DRMacIver's Notebook
Deleting larger intervals in test case reduction
Deleting larger intervals in test case reduction
So here’s a surprising fact I just noticed.
Suppose you’ve got some sequence \(S\) and a predicate \(p\) and you want to do test-case reduction on \(S\) with respect to \(p\).
Classically we try to get the result to be one-minimal. I’m pretty sure that by choosing \(p\) carefully you can always force this to require \({|S|\choose 2}\) evaluations of \(p\). You certainly can with the greedy algorithm. See this mathoverflow question I asked about generalising.
A stronger condition you might want is what you might call interval minimality. That is you want to find \(S'\) with \(p(S')\) such that \(p([S_1', \ldots, S_i', S_j', \ldots, S_n'])\) is false for any \(i < j\).

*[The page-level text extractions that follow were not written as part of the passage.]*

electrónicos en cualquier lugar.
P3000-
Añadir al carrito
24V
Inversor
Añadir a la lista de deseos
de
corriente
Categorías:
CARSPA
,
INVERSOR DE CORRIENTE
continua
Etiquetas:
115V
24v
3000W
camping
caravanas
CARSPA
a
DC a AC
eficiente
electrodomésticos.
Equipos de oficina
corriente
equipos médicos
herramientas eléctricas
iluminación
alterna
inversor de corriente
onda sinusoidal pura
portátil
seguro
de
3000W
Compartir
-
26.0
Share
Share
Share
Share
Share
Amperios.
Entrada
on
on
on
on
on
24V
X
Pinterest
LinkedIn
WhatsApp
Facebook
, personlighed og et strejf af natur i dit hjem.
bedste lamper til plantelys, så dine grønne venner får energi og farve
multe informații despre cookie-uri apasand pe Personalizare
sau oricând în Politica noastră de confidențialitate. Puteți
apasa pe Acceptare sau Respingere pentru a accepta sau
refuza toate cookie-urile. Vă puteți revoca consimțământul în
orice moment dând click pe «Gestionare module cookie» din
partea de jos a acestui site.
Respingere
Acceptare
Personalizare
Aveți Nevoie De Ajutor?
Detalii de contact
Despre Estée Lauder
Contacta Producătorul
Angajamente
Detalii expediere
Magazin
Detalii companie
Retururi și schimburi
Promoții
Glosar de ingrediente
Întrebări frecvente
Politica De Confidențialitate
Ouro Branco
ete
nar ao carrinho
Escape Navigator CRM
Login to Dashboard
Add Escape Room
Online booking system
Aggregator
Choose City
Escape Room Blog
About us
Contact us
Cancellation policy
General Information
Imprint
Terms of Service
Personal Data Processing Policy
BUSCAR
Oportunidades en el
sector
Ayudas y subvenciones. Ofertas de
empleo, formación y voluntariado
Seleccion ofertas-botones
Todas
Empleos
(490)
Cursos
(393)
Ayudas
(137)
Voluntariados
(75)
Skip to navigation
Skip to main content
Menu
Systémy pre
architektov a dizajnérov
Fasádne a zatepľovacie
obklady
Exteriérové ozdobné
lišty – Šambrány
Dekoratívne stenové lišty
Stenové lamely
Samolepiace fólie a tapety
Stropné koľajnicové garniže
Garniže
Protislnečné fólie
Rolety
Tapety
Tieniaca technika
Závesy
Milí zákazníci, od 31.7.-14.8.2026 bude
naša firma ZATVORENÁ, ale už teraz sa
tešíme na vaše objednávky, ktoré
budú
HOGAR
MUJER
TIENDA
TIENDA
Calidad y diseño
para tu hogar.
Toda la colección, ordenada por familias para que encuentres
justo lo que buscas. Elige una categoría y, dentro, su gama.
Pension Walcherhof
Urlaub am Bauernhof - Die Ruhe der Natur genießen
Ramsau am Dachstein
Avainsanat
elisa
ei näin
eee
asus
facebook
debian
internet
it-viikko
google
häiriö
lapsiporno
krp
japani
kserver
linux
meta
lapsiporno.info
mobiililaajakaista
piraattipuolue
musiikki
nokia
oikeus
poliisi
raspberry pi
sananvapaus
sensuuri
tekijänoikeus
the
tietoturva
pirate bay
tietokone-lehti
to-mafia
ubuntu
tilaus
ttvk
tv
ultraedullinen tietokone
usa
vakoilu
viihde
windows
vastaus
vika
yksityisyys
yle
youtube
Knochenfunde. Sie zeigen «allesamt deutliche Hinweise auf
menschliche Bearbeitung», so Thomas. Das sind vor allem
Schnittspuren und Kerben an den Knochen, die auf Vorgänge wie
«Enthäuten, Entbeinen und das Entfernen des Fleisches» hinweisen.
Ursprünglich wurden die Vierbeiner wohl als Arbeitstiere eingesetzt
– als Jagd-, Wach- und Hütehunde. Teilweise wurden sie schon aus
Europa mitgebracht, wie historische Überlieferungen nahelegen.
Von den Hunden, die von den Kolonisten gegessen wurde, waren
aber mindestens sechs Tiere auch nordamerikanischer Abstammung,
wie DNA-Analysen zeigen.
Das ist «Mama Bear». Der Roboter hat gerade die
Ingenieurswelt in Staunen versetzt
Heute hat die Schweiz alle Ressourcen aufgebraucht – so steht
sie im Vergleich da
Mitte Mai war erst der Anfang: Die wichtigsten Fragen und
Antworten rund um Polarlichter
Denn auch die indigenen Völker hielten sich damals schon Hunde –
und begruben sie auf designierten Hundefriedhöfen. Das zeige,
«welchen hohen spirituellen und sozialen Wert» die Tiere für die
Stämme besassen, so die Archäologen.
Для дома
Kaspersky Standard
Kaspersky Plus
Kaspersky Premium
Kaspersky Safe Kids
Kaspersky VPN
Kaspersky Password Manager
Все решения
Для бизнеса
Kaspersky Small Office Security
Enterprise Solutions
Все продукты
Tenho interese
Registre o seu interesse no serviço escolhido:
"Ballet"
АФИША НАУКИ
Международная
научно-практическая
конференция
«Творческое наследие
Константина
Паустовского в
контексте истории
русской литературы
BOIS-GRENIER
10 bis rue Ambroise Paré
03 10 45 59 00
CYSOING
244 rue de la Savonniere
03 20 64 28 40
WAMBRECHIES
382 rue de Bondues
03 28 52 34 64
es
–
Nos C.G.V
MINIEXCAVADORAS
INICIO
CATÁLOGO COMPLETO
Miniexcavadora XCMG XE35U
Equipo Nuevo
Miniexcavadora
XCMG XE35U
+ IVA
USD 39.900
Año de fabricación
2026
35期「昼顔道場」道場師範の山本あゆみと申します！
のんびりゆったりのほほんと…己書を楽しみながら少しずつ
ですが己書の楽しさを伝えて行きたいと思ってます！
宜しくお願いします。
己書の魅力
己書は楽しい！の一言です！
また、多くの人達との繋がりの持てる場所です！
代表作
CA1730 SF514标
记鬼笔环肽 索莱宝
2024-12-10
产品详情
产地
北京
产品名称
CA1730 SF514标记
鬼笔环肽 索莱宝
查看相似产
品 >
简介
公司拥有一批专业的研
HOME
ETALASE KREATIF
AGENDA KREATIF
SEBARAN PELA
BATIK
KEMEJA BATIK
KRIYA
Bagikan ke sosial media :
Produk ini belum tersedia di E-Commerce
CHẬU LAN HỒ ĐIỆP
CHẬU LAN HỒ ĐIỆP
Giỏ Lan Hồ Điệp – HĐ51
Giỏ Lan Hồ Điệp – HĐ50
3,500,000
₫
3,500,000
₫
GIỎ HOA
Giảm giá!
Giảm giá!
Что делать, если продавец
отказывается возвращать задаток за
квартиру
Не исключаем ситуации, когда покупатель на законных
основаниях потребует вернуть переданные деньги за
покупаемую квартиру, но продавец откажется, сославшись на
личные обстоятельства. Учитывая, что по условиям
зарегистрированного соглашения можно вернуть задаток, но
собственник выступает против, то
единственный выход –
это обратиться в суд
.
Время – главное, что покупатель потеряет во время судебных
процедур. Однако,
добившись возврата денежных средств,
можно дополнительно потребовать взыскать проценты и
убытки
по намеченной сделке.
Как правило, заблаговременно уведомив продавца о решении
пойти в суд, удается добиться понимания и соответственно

The funny thing is that these tasks have the same worst case complexity.
If you run the brute force algorithm that tries to delete each interval of length \(k\) at a time, increasing \(k\) when that fails, if you delete an interval of size \(m\) then this takes you worst case \(m \frac{2n - m + 1}{2}\) evaluations, but it decreases the size of the sequence by \(m\). By doing induction and seeing where the maximum lies, this means that the actual number of predicate evaluations to get to a fixed point can also never exceed \({|S|\choose 2}\).
The typical case is generally not going to be as good, but it’s interesting that the worst case is the same.